_GIVEN RECORDS_:
____________________

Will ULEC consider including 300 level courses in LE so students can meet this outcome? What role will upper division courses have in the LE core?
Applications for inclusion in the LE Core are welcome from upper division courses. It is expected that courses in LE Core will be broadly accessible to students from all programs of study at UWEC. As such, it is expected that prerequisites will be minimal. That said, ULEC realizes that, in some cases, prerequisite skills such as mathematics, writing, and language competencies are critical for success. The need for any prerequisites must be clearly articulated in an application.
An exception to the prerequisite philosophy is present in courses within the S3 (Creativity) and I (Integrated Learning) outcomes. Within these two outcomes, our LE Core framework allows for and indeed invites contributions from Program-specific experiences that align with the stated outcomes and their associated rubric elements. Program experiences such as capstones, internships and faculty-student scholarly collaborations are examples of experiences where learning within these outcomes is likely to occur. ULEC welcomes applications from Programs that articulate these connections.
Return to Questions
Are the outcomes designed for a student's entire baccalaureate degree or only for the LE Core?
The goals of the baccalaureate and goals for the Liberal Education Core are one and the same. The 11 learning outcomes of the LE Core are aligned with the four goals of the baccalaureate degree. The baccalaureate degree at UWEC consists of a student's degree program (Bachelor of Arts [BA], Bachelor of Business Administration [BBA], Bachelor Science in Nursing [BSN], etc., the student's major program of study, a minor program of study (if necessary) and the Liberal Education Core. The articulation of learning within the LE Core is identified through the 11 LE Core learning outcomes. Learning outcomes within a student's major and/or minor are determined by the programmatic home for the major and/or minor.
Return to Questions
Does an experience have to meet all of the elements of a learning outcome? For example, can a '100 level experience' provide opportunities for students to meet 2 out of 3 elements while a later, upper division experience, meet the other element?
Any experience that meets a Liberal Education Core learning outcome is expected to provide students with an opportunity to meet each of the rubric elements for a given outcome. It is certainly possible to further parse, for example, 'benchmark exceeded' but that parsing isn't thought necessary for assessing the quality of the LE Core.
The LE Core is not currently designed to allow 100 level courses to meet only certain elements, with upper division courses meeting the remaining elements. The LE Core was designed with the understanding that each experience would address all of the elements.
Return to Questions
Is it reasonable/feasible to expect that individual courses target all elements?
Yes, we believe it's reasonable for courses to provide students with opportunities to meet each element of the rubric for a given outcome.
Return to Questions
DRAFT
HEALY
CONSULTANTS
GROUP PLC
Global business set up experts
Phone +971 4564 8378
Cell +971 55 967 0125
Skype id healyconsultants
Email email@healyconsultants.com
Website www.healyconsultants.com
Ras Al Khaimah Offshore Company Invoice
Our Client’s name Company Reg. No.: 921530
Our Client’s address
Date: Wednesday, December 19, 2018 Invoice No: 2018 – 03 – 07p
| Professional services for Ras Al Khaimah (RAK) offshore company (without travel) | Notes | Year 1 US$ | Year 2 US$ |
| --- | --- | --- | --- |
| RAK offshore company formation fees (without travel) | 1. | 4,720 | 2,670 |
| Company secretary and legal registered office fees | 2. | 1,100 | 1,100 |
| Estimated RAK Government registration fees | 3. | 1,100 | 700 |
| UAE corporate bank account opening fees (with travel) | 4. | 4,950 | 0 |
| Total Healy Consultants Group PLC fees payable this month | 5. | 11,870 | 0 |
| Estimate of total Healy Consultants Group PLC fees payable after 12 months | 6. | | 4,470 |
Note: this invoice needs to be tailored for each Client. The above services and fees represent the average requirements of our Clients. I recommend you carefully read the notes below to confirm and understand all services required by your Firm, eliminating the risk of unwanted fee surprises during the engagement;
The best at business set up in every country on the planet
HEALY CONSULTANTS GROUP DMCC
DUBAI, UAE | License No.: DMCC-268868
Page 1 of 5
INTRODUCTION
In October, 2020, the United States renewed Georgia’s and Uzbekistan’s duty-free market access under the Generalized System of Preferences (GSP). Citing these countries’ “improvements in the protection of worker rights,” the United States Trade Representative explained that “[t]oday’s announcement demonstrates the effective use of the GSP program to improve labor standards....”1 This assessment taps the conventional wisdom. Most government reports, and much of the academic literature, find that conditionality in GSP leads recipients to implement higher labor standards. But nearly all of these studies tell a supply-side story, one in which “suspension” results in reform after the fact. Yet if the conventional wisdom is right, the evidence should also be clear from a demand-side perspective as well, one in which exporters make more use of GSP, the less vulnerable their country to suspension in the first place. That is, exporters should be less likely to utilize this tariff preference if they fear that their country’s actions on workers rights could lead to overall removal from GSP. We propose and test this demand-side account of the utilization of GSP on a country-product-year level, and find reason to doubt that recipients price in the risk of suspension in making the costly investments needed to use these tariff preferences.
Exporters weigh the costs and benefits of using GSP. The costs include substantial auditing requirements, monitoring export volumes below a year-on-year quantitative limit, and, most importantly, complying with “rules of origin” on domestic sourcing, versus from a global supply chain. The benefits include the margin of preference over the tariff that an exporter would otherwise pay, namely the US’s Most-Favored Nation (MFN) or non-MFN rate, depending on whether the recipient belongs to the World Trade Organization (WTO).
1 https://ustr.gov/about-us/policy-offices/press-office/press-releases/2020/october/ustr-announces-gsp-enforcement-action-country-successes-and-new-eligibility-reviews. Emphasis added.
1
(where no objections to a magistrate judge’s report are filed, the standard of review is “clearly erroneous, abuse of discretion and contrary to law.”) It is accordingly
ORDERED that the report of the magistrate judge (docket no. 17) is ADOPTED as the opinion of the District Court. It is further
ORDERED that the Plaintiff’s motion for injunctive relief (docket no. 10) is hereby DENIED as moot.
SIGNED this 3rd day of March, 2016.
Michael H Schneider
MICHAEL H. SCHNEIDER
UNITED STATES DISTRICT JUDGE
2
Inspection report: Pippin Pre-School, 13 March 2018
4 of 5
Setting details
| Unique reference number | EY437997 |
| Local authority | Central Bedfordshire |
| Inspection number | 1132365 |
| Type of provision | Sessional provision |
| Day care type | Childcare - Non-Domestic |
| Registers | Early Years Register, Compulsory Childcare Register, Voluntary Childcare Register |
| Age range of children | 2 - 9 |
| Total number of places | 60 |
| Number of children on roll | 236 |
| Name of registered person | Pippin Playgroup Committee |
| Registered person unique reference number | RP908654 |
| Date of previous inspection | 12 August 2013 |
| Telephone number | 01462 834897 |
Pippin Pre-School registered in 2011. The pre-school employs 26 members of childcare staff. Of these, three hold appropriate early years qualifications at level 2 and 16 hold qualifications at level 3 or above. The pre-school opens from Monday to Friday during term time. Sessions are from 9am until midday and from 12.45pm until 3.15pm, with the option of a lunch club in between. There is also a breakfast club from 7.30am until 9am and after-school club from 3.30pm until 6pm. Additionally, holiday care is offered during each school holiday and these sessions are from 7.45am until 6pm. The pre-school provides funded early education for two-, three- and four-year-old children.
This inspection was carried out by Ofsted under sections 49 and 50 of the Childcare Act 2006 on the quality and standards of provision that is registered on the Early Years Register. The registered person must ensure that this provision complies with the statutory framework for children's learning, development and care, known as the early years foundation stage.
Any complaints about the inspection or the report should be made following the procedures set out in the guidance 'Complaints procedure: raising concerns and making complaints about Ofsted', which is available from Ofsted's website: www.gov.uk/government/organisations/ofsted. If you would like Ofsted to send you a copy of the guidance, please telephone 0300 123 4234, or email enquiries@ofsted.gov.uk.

____________________

_TO DO_:
Give back exactly the lines of the listing above that run from the line with "SIGNED this 3rd day of March, 2016." to the line with "This inspection was", inclusive.

_COMPLETED TASK_:
SIGNED this 3rd day of March, 2016.
Michael H Schneider
MICHAEL H. SCHNEIDER
UNITED STATES DISTRICT JUDGE
2
Inspection report: Pippin Pre-School, 13 March 2018
4 of 5
Setting details
| Unique reference number | EY437997 |
| Local authority | Central Bedfordshire |
| Inspection number | 1132365 |
| Type of provision | Sessional provision |
| Day care type | Childcare - Non-Domestic |
| Registers | Early Years Register, Compulsory Childcare Register, Voluntary Childcare Register |
| Age range of children | 2 - 9 |
| Total number of places | 60 |
| Number of children on roll | 236 |
| Name of registered person | Pippin Playgroup Committee |
| Registered person unique reference number | RP908654 |
| Date of previous inspection | 12 August 2013 |
| Telephone number | 01462 834897 |
Pippin Pre-School registered in 2011. The pre-school employs 26 members of childcare staff. Of these, three hold appropriate early years qualifications at level 2 and 16 hold qualifications at level 3 or above. The pre-school opens from Monday to Friday during term time. Sessions are from 9am until midday and from 12.45pm until 3.15pm, with the option of a lunch club in between. There is also a breakfast club from 7.30am until 9am and after-school club from 3.30pm until 6pm. Additionally, holiday care is offered during each school holiday and these sessions are from 7.45am until 6pm. The pre-school provides funded early education for two-, three- and four-year-old children.
This inspection was carried out by Ofsted under sections 49 and 50 of the Childcare Act 2006 on the quality and standards of provision that is registered on the Early Years Register. The registered person must ensure that this provision complies with the statutory framework for children's learning, development and care, known as the early years foundation stage.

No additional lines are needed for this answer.